Lorsque la diffusion de l'image de l'enfant par ses parents porte gravement atteinte à la dignité ou à l'intégrité morale de celui-ci, le particulier, l'établissement ou le service départemental de l'aide sociale à l'enfance qui a recueilli l'enfant ou un membre de la famille peut également saisir le juge aux fins de se faire déléguer l'exercice du droit à l'image de l'enfant.

Dans tous les cas visés au présent article, les deux parents doivent être appelés à l'instance. Lorsque l'enfant concerné fait l'objet d'une mesure d'assistance éducative, la délégation ne peut intervenir qu'après avis du juge des enfants. »

Enfin sont modifiées les dispositions de la loi dite informatique et liberté du 6 janvier 1978 pour intégrer une extension de demande d’effacement de données à caractère personnel aux enfants (article 21 - IV modifié), modification applicable à tous les territoires (article 125 modifié)

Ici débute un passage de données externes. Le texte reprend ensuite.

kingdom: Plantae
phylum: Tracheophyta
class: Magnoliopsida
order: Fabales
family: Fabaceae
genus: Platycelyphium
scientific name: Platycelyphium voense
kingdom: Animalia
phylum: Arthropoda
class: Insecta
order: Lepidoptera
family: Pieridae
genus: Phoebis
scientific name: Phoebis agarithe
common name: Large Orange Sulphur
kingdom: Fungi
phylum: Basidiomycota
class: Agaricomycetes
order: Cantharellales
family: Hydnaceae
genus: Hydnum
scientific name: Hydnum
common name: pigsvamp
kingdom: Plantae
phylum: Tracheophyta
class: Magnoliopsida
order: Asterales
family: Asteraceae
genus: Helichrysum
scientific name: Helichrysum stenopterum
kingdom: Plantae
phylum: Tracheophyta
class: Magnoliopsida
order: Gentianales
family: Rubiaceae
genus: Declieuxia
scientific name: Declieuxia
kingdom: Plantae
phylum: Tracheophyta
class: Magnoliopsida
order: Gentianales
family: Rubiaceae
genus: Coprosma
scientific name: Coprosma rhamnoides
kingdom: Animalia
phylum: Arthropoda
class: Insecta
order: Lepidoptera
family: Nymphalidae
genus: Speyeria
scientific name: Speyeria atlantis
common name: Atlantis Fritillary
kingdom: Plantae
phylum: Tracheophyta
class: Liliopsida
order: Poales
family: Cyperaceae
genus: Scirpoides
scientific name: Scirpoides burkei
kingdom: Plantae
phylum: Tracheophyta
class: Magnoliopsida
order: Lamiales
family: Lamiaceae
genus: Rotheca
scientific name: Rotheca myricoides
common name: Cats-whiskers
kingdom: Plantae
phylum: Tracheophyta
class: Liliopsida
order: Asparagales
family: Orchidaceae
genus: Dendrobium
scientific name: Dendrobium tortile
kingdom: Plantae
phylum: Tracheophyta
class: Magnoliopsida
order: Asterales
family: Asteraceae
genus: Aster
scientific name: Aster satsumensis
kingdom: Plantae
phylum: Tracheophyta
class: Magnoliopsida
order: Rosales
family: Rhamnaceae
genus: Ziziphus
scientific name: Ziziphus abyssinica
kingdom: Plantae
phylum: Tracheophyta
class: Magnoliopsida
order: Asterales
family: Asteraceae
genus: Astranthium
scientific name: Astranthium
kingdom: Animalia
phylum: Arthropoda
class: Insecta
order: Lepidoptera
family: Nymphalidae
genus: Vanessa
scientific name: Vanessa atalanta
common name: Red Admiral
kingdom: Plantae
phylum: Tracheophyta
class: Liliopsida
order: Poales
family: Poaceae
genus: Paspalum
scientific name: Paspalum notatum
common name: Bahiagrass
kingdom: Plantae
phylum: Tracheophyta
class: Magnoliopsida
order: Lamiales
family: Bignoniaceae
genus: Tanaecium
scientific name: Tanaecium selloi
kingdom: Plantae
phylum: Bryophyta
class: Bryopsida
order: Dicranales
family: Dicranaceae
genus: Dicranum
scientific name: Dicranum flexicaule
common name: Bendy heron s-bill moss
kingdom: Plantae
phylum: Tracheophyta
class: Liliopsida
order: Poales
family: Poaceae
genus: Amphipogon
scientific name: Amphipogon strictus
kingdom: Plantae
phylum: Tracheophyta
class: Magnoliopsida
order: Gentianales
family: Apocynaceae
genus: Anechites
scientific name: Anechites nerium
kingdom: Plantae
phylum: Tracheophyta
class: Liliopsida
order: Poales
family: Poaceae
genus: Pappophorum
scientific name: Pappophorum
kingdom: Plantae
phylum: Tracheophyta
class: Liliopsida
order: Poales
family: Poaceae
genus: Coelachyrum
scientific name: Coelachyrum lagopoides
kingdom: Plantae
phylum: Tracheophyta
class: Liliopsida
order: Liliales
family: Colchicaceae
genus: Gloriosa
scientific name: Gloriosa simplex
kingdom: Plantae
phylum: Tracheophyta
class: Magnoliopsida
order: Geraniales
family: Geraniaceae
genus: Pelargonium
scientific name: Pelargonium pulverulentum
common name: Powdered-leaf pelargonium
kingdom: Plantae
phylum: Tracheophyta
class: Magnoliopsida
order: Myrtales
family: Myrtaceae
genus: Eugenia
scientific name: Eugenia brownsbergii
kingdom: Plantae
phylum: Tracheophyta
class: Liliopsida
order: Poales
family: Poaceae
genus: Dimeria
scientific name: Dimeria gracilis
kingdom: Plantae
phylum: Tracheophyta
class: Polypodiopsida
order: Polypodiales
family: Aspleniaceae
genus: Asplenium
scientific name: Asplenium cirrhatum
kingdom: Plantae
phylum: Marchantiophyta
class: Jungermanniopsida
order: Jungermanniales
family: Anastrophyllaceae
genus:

Article 21 de la loi du 6 janvier 1978

Version en vigueur depuis le 21 février 2024

« I.-Lorsque le non-respect des dispositions du règlement (UE) 2016/679 du 27 avril 2016 ou de la présente loi entraîne une violation des droits et libertés mentionnés à l'article 1er de la présente loi et que le président de la commission considère qu'il est urgent d'intervenir, il saisit la formation restreinte, qui peut, dans le cadre d'une procédure d'urgence contradictoire définie par décret en Conseil d'Etat, adopter l'une des mesures suivantes :

1° L'interruption provisoire de la mise en œuvre du traitement, y compris d'un transfert de données hors de l'Union européenne, pour une durée maximale de trois mois, si le traitement n'est pas au nombre de ceux qui intéressent la sûreté de l'Etat ou la défense ou de ceux relevant du titre III lorsqu'ils sont mis en œuvre pour le compte de l'Etat ;

2° La limitation du traitement de certaines des données à caractère personnel traitées, pour une durée maximale de trois mois, si le traitement n'est pas au nombre de ceux qui intéressent la sûreté de l'Etat ou la défense ou de ceux relevant du titre III lorsqu'ils sont mis en œuvre pour le compte de l'Etat ;

3° La suspension provisoire de la certification délivrée au responsable de traitement ou à son sous-traitant 

4° La suspension provisoire de l'agrément délivré à un organisme de certification ou un organisme chargé du respect d'un code de conduite ;

5° La suspension provisoire de l'autorisation délivrée sur le fondement du III de l'article 66 de la présente loi ;

6° L'injonction de mettre en conformité le traitement avec les obligations résultant du règlement (UE) 2016/679 du 27 avril 2016 ou de la présente loi ou de satisfaire aux demandes présentées par la personne concernée en vue d'exercer ses droits, qui peut être assortie, sauf dans le cas où le traitement est mis en œuvre par l'Etat, d'une astreinte dont le montant ne peut excéder 100 000 € par jour de retard à compter de la date fixée par la formation restreinte ;

7° Un rappel à l'ordre ;

8° L'information du Premier ministre pour qu'il prenne, le cas échéant, les mesures permettant de faire cesser la violation constatée, si le traitement en cause est au nombre de ceux qui intéressent la sûreté de l'Etat ou la défense ou de ceux relevant du titre III de la présente loi lorsqu'ils sont mis en œuvre pour le compte de l'Etat. Le Premier ministre fait alors connaître à la formation restreinte les suites qu'il a données à cette information au plus tard quinze jours après l'avoir reçue.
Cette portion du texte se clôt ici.